With 674 GPs showing warning signals across three risk tiers, and each percentage point of activation worth roughly 0.71 points of paid conversion, the cost of a manual spot-check process was too high. So I built a weekly churn risk engine and wired it directly to the CS team's workflow.
600+ paying GPs
● High — 0 WAU 2–3wk
● Medium — declining
● Watch — early signals
MRR exposure
Delivered to CS lead
Records outcome
Signal → HubSpot
Every Monday after the Snowflake refresh, the engine classifies every non-enterprise paying GP into one of four risk tiers based on consecutive weeks of zero usage and MRR exposure. The output is a structured weekly skill delivered directly to the CS team lead — a prioritised list with user context, tenure, and risk tier. The lead then works through it: emails, calls, records the outcome signals in HubSpot.
The part that closes the loop: HubSpot data flows back into Snowflake, where it's merged with product usage data. That means we can see whether a CS outreach actually moved the needle — did the GP who got a call in week one start using the product again in weeks two and three? The signal from the CS team's work becomes data in the same system that generated the risk score.
The business case
Activation rate had fallen 17 percentage points over five months. When I ran the correlation against paid conversion, the relationship was clear — the two moved together, with each point of activation tracking closely with paid conversion. At the same time, the churn risk engine was flagging roughly a quarter of GP MRR as at risk. The cost of doing nothing had a number attached to it.

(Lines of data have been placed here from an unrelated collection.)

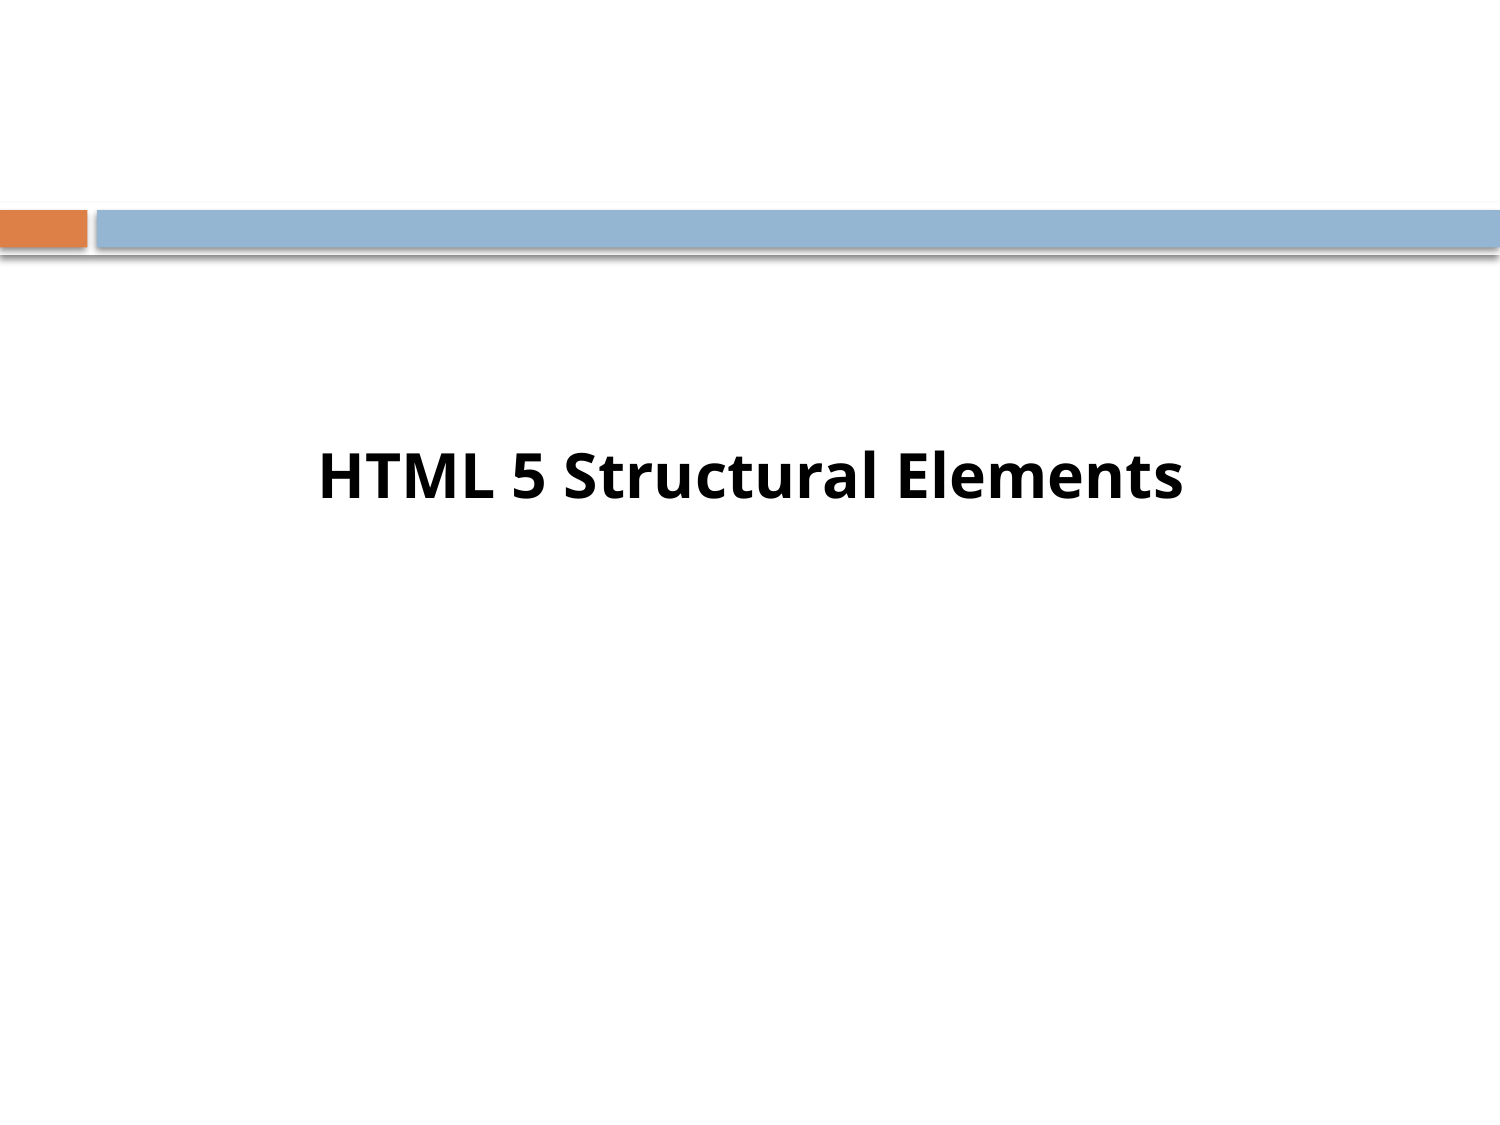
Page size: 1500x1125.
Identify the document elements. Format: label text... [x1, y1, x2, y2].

list HTML 5 Structural Elements [76, 428, 1426, 520]
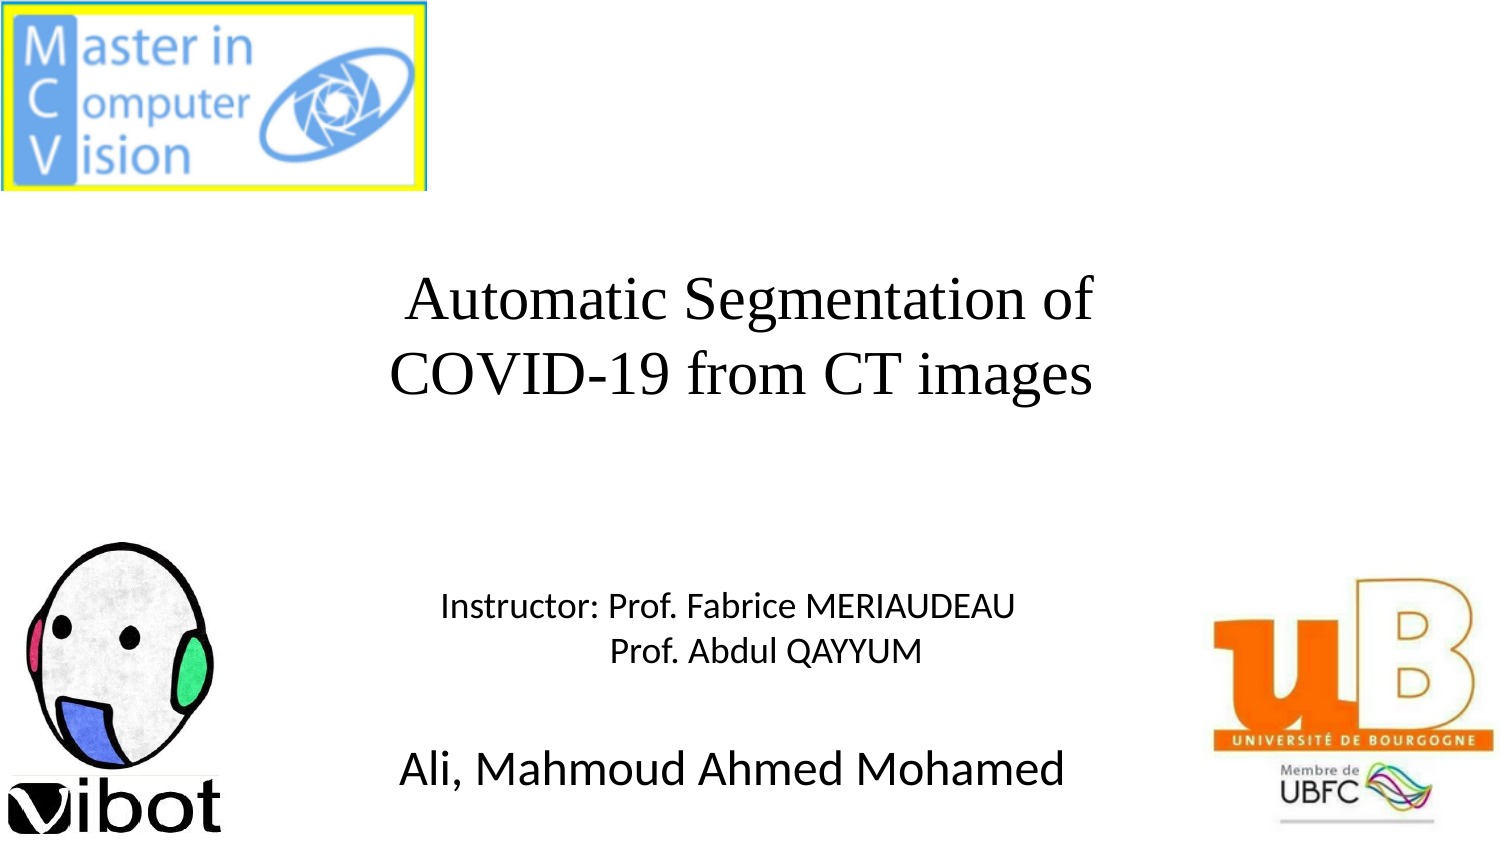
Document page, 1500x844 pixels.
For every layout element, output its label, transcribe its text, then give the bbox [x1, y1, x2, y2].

picture [0, 542, 232, 844]
subtitle Ali, Mahmoud Ahmed Mohamed [235, 720, 1197, 793]
picture [0, 0, 428, 191]
subtitle Instructor: Prof. Fabrice MERIAUDEAU Prof. Abdul QAYYUM [235, 565, 1197, 686]
title Automatic Segmentation of COVID-19 from CT images [119, 239, 1381, 422]
picture [1202, 542, 1500, 844]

The conversation became straightforward. Instead of "we think this will reduce churn," it was a correlation chart and a percentage of ARR on the table. That's what gets it on the roadmap.
The design principle: Every cohort is split — 70% receive the intervention, 30% are held out as a control. Without that holdout you can't tell whether the outreach worked or whether those users would have recovered anyway. The experiment structure is what turns an intervention programme into something you can actually learn from.
What I'd build next
The four-phase roadmap I set for Lyrebird has one phase remaining. Phases one through three — command centre, agentic WBR, and the intervention engine — are complete or in active use. Phase four is the forecasting layer: user-level churn probability scores updated weekly, 30-day MRR forecasts from leading indicators, and automated anomaly detection that fires before a human notices the chart moving.

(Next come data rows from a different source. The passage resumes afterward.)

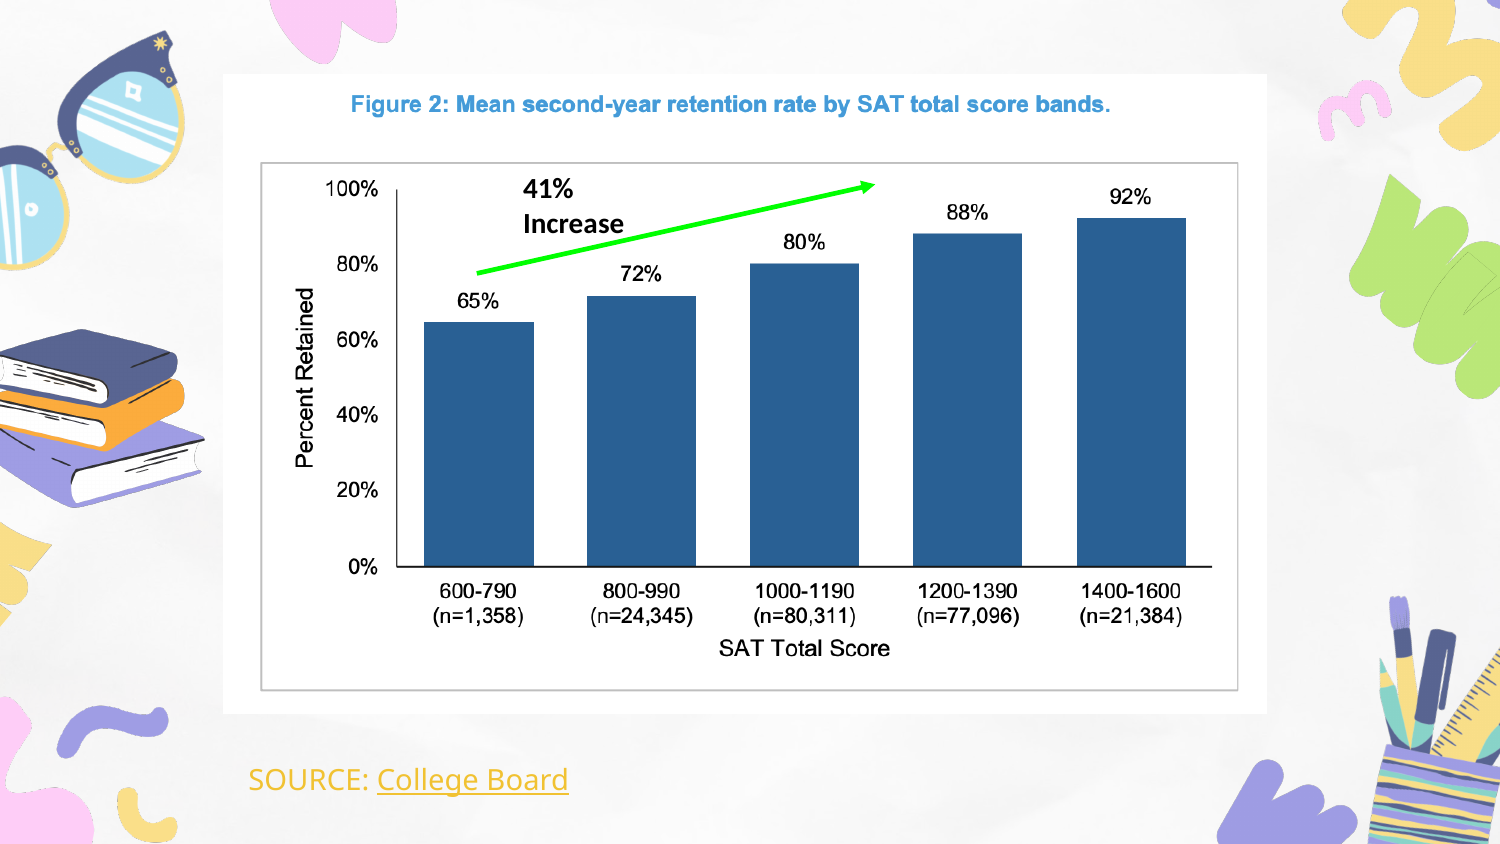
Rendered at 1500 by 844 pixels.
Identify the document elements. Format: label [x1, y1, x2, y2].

text_box [1188, 809, 1450, 844]
picture [0, 0, 1500, 844]
text_box [0, 527, 68, 709]
text_box [208, 0, 556, 63]
text_box [476, 184, 876, 274]
text_box [1322, 233, 1500, 372]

The pattern I'd apply to any health or SaaS company at this stage is the same: build the semantic layer first so AI has something trustworthy to consume, automate the recurring reporting workflows to free up analyst time, then turn that freed time toward building the signal detection and intervention machinery. In that order. Companies that try to skip to the intervention engine without the semantic layer build something that confidently acts on bad data.

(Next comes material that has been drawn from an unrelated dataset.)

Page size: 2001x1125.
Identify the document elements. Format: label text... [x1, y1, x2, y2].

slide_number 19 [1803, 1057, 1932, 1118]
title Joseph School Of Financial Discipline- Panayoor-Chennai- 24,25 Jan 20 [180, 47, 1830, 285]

The infrastructure I'd use wouldn't change much either — Snowflake for the warehouse and semantic layer, dbt for the transformation layer with a proper CI/CD pipeline and testing strategy, GitHub Actions for orchestration, and whatever communication tools the customer-facing team is already using for the intervention delivery layer. The stack isn't exotic. What's hard is the design: knowing which signals matter, what the intervention playbook should contain, and how to close the loop so the system gets smarter over time.